На дне трюма булькала грязная вода, переливаясь из стороны в сторону. На воде плавали солома, обрывки канатов, пустые боченки, тряпки. Там и сям виднелись остекляневшие глаза людей, пальцы, сведенные предсмертной судорогой, голые пятки… Из десяти человек, находившихся в трюме, никто не ответил на зов Матвея. Рыбак повторил свой окрик. Еще громче забулькала в трюме вода, и новый вал, перекинувшийся через борт, едва не сбросил его вниз…
Потрясенный Матвей быстро закрыл люк и пошел к товарищам. Шхуна по-прежнему металась из стороны в сторону. Густые хлопья снега слепили глаза; морозный воздух деревянил пальцы и стягивал тело ледяною броней….
— Дядя Матвей! Штурвал скапутился! Руль не действует! — с надрывом повторял растерявшийся Николай, хватаясь за оледеневшие снасти и бесцельно суетясь по палубе.
Старый рыбак принялся внимательно исследовать штурвальное колесо с лопнувшим штур-тросом и погнувшимся валом. Озабоченно наблюдали рыбаки, как шхуна, неся вновь поставленный кливер и наглухо зарифленную бизань, все чаще и глубже зарывалась в волны. Под ледяным дыханием шторма ватерштаги превращались в куски тяжелого льда…
V. В объятиях льда.
«Незабудка» напоминала детскую игрушку, брошенную в пенистую бездну волн. Беспомощность дряхлой шхуны, отчаянные взмахи кормы, ледяная стужа, глыбы льда, облепившие мачты, — все это заставляло опускаться руки у команды. Люди шатались от усталости. Матвей с побелевшими, отмороженными щеками, отплевываясь от горьких брызг, продолжал принимать все меры, чтобы не дать перевернуться шхуне.

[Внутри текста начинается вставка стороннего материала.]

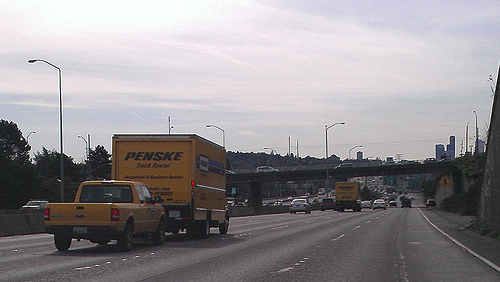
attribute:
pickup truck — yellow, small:
[43, 177, 169, 253]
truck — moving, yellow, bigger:
[109, 132, 231, 238]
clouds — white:
[1, 0, 499, 162]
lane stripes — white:
[74, 207, 401, 279]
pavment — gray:
[2, 181, 499, 281]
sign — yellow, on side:
[438, 176, 452, 206]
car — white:
[255, 162, 278, 176]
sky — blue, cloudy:
[1, 8, 500, 165]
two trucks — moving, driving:
[43, 133, 233, 250]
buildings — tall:
[349, 135, 487, 158]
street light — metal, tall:
[28, 58, 67, 210]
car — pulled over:
[425, 196, 437, 211]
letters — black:
[126, 149, 184, 164]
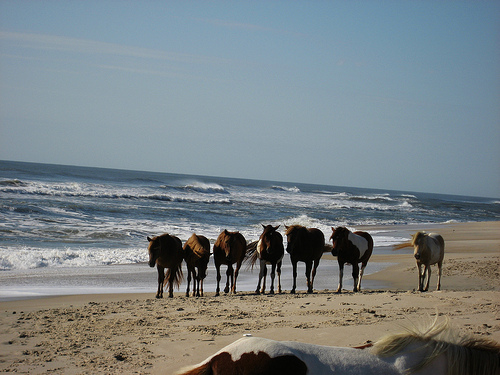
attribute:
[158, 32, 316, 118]
sky — blue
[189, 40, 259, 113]
clouds — white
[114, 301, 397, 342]
beach — sandy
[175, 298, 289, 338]
sand — brown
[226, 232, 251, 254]
fur — brown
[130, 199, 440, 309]
animal — walking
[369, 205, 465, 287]
horse — walking, brown, grey, beige, blonde, swinging, white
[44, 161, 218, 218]
waves — water, foam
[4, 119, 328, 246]
ocean — distance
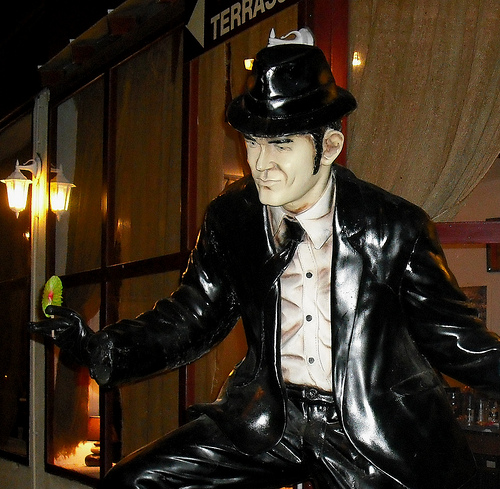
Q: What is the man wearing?
A: A leather suit.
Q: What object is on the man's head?
A: A hat.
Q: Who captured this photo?
A: A photographer.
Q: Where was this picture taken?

Свист ветра и грохот волн, разбивавшихся о борта «Незабудки», заставляли вздрагивать даже самых храбрых рыбаков.
Старый Матвей, окаменевший в своем спокойствии, упорно работал над испорченным рулем. Он громко выругался и плюнул в воду, когда увидал на штуртросе во многих местах свежие надрезы… С ненавистью поглядел старик в сторону румынских берегов…
Короткий зимний день сменился сумерками. На облачном небе прорвалась завеса туч, и сквозь их грязные лохмотья выглянула полная луна. Дробные пятна желтеющих бликов неуверенно скользнули по гребням волн и быстро скрылись за морозным туманом, окутавшим шхуну.
Температура продолжала падать. Оседавшая на рангоуте ледяная пыль примерзала к парусам и мачтам, увеличивая вес оснастки судна. Отмороженные руки рыбаков не в состоянии были отодрать заледеневшую дверь кубрика.